Image from Goodreads

BLURB:

Ruth Ware, the Sunday Times and New York Times bestseller returns with another page-turning psychological thriller.

When she stumbles across the advert, she’s looking for something else completely. But it seems like too good an opportunity to miss: a live-in nanny position, with a staggeringly generous salary. And when Rowan arrives at Heatherbrae House, she is smitten by the luxurious ‘smart’ home fitted out with all modern conveniences, by the beautiful Scottish Highlands, and by this picture-perfect family.

What she doesn’t know is that she’s stepping into a nightmare – one that will end with a child dead and her in a cell awaiting trial for murder.

She knows she’s made mistakes. But, she maintains, she’s not guilty – at least not of murder. Which means someone else is.
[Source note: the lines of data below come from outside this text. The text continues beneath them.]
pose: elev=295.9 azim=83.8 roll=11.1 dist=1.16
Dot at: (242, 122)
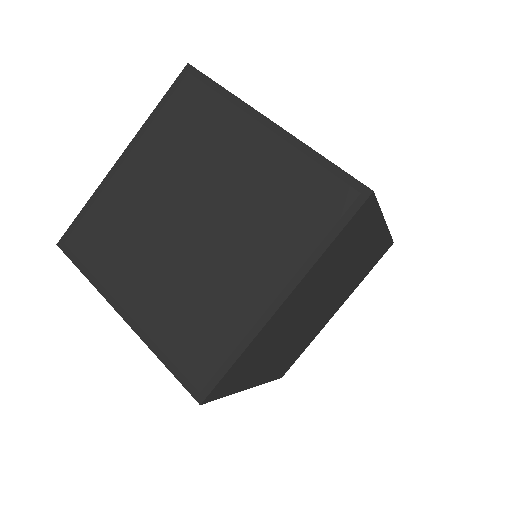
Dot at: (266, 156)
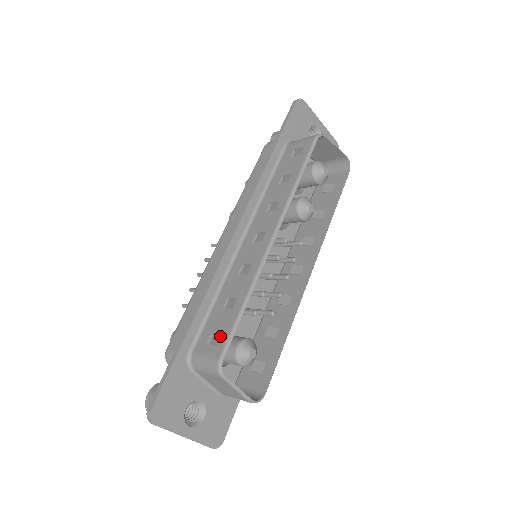
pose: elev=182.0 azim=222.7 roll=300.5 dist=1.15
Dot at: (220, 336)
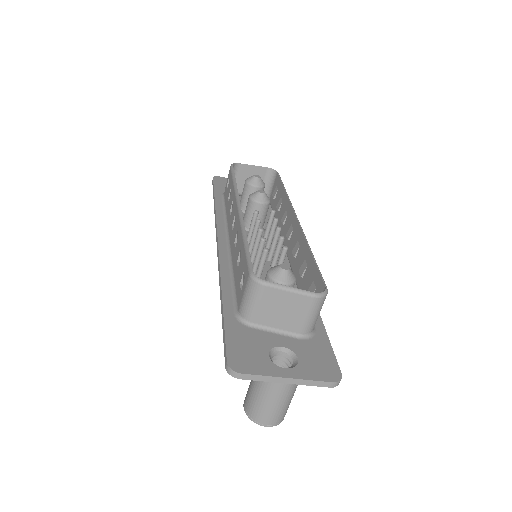
Dot at: (243, 272)
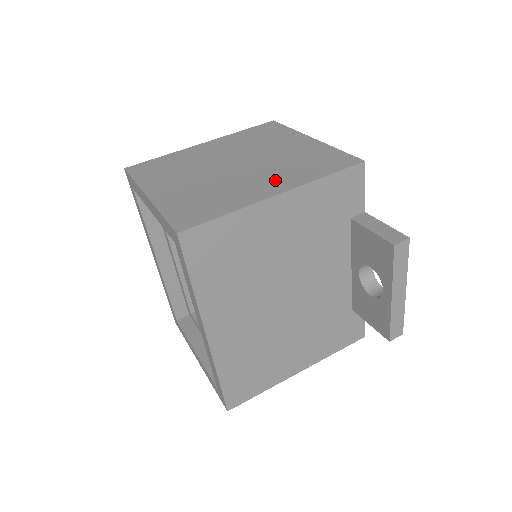
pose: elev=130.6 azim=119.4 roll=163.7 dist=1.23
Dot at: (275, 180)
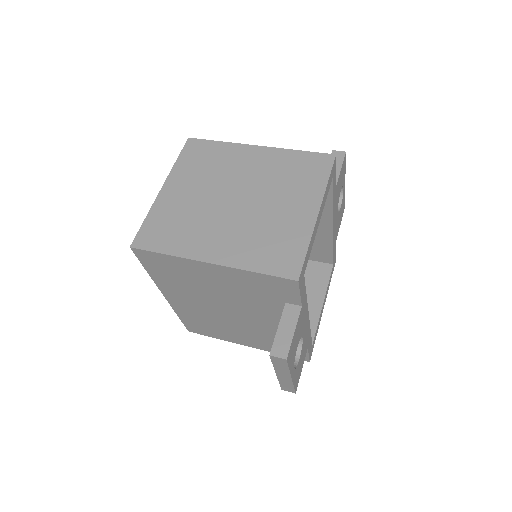
Dot at: (228, 245)
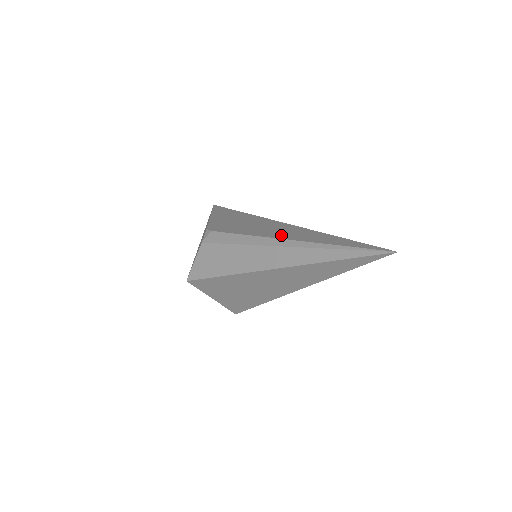
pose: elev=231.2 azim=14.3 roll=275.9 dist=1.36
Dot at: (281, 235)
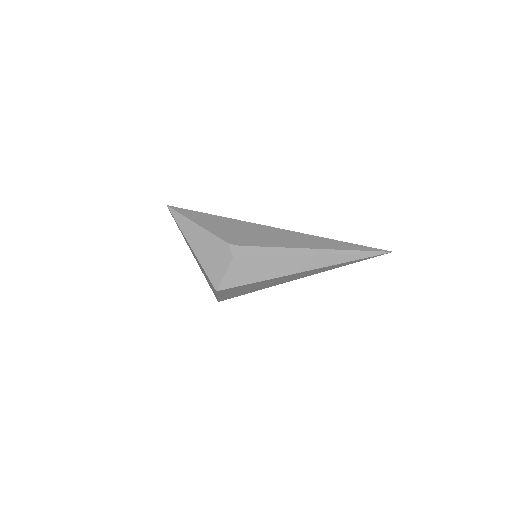
Dot at: (306, 245)
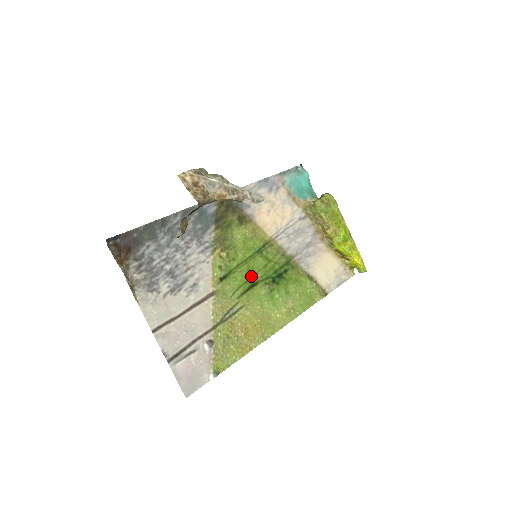
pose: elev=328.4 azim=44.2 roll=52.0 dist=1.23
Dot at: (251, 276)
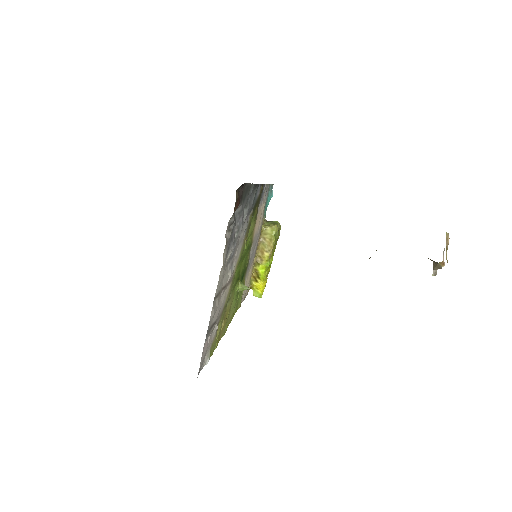
Dot at: (240, 270)
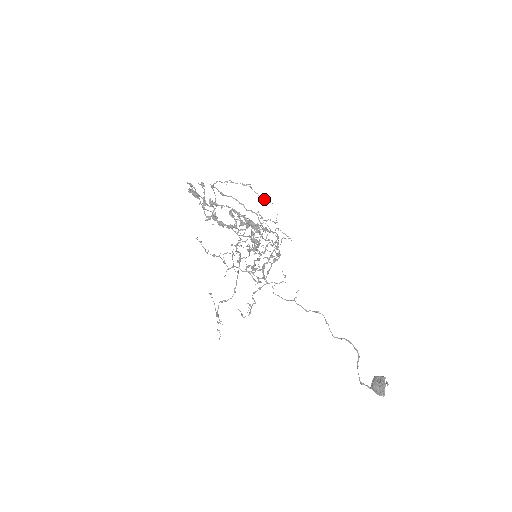
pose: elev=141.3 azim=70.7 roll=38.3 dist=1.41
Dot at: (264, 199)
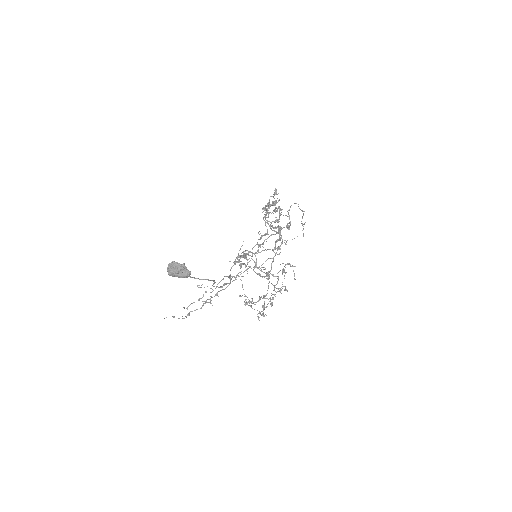
Dot at: (302, 225)
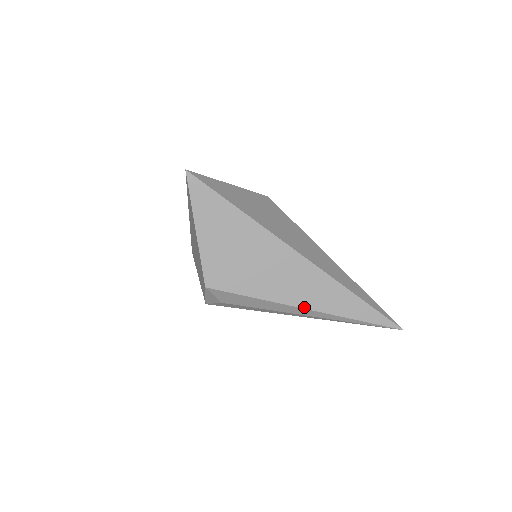
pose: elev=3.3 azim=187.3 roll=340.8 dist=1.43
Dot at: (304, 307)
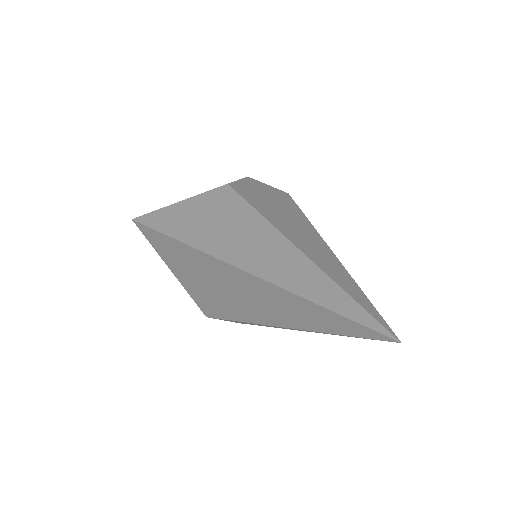
Dot at: (273, 324)
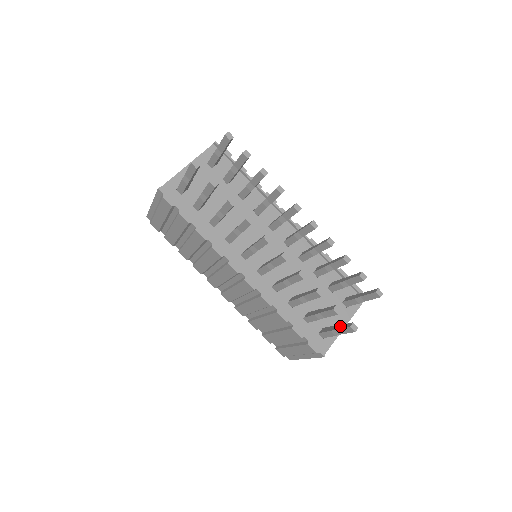
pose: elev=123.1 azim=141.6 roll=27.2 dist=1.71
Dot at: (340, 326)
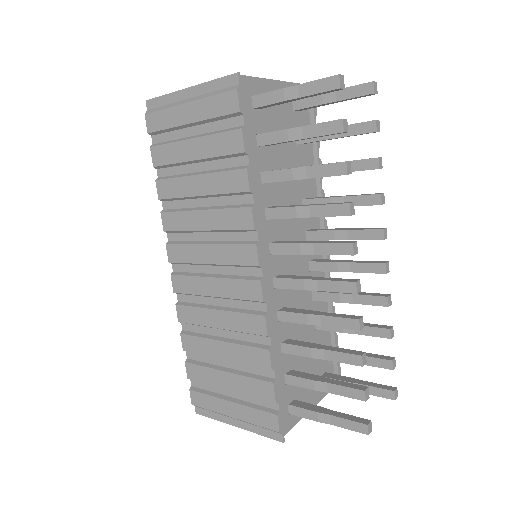
Dot at: (341, 414)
Full of spellbinding menace, The Turn of the Key is a gripping modern-day haunted house thriller from the Agatha Christie of our time.

MY THOUGHTS:

I got this book as a Christmas present from my husband and I have to say that I have quite enjoyed it.

At the beginning, I really liked that it seemed to be written in some sort of epistolary form, but that feel got lost soon after that, when the narration stopped using the letter format. Except for a few of random times when the narrator addressed the person who would be the recipient of said letter, the narration itself didn’t have that epistolary feel that we get in other novels that belong to that specific genre or style.

I was expecting sort of a ghost story with gothic elements, and pretty much I got that, but the gothic aspects got lost among all the technology paraphernalia and the minutia of daily life. Don’t get me wrong, it was still quite a thrilling read, but a smart house is not what I would expect as the setting for a gothic-like ghost story.

As for the characters, it was obvious from the beginning that there was something going on with pretty much all of them, and I enjoyed trying to figure out what their role in the story could be. A couple of predictable things, but overall quite intriguing. The main character/narrator wasn’t very likeable from the beginning, and I got the feeling that she wasn’t very reliable. I liked how some characters had a lot of presence even if they weren’t really there.

If you like stories in the same fashion as The Turn of the Screw, by Henry James, or The Sundial, by Shirley Jackson, this is the perfect book for you.